Your objective:
In the data, find each line where the word "center" appears and list that line.

Data:
[Start of section]

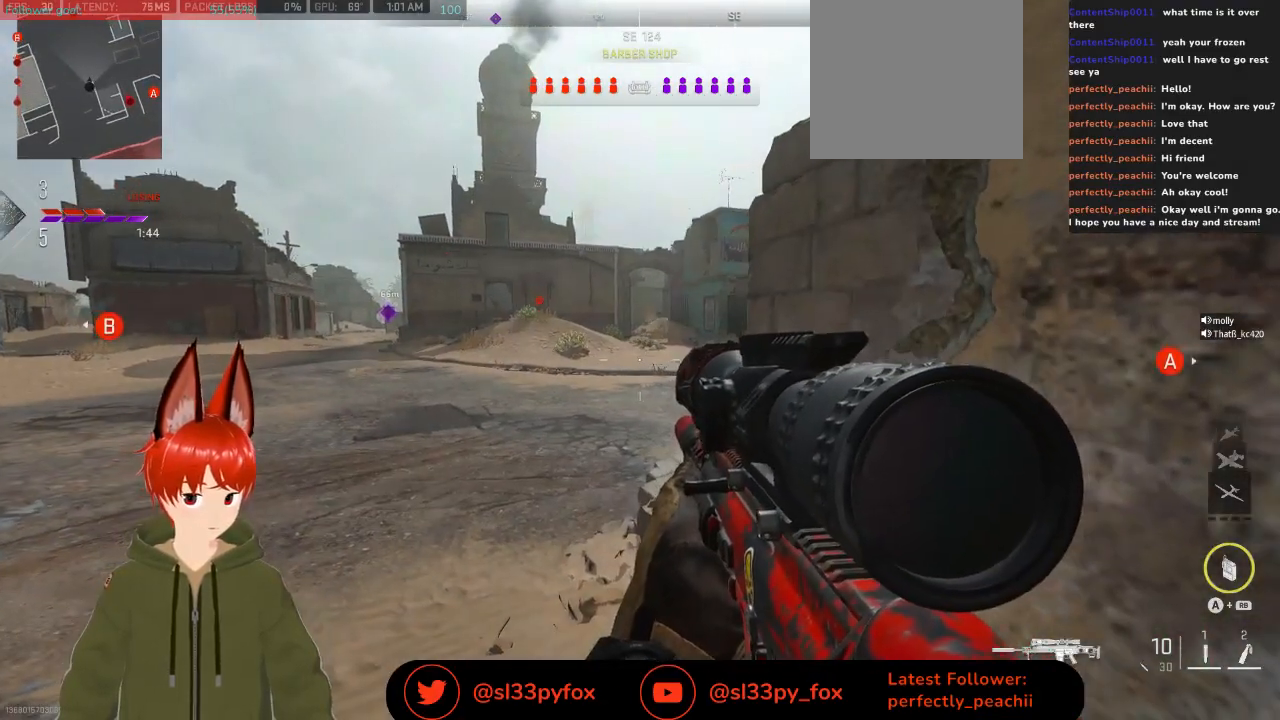
{"buttons": [], "left_stick": "up-right", "right_stick": "center", "events": [[33, "left_stick", "up"], [433, "left_stick", "up-right"]]}
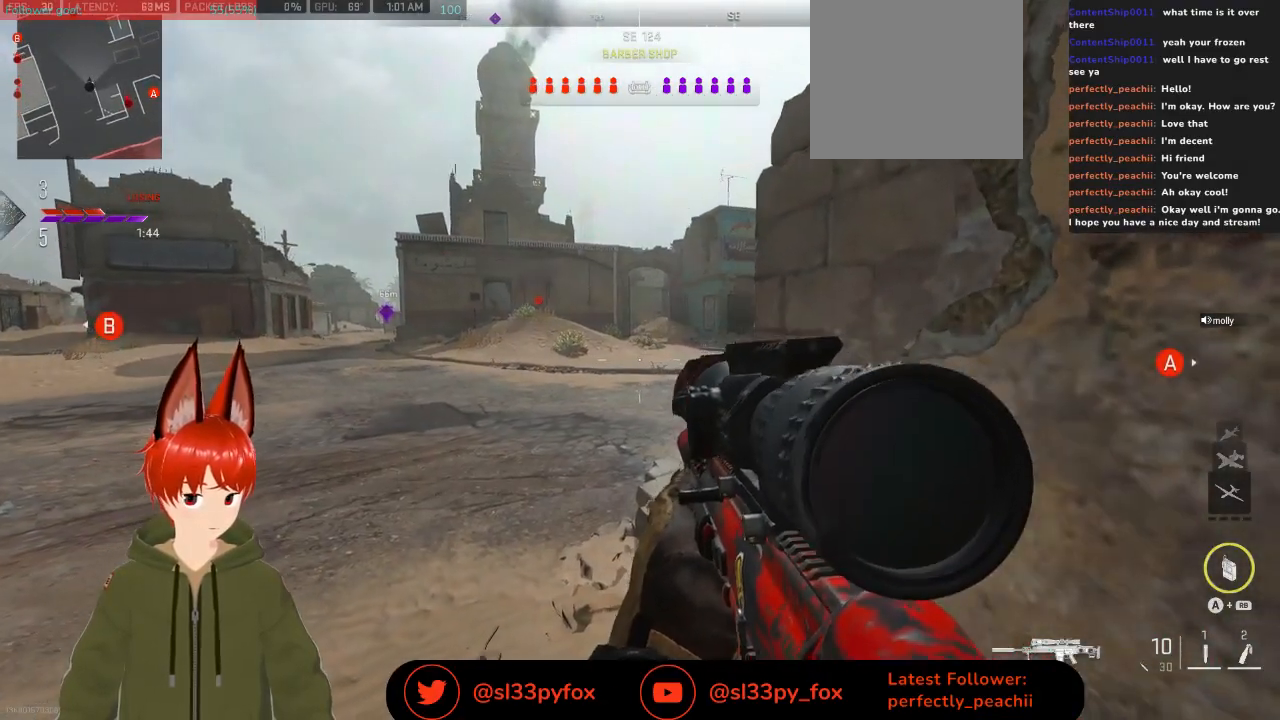
{"buttons": [], "left_stick": "up", "right_stick": "up", "events": [[167, "right_stick", "up"], [233, "left_stick", "up"]]}
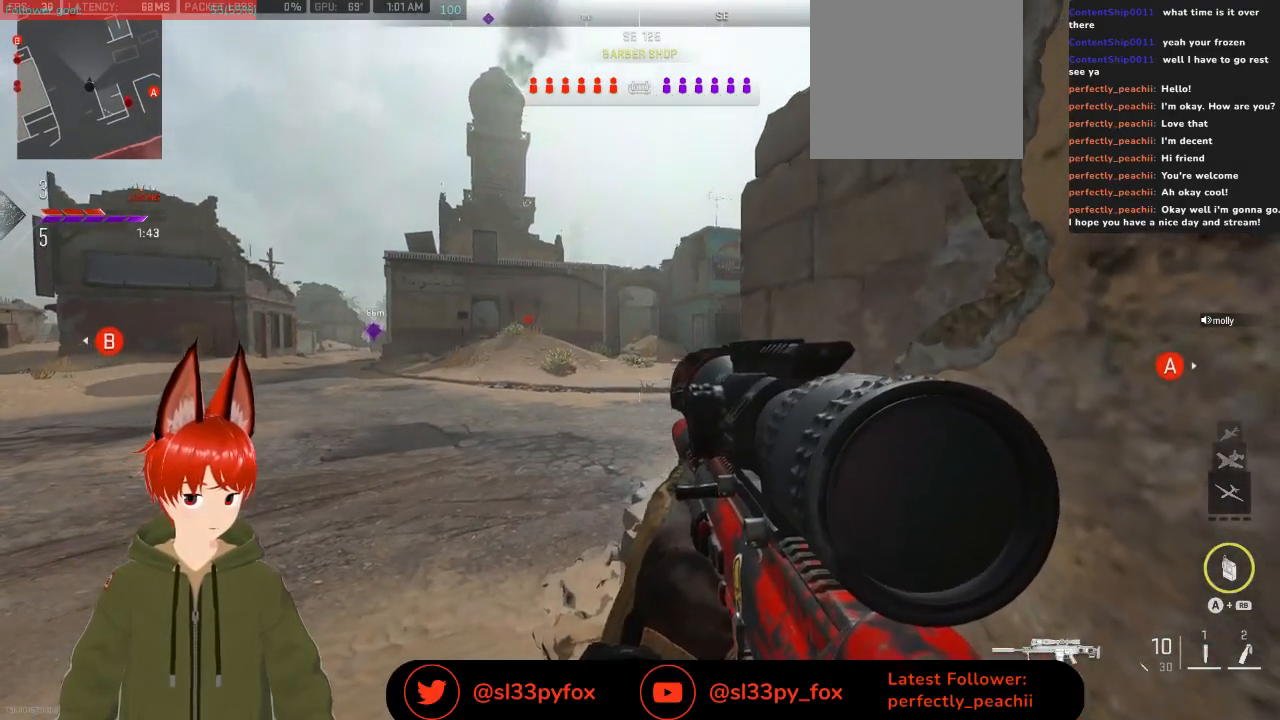
{"buttons": [], "left_stick": "up-right", "right_stick": "center", "events": [[200, "right_stick", "center"], [333, "left_stick", "up-right"]]}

[End of section]

Solution:
{"buttons": [], "left_stick": "up-right", "right_stick": "center", "events": [[33, "left_stick", "up"], [433, "left_stick", "up-right"]]}
{"buttons": [], "left_stick": "up-right", "right_stick": "center", "events": [[200, "right_stick", "center"], [333, "left_stick", "up-right"]]}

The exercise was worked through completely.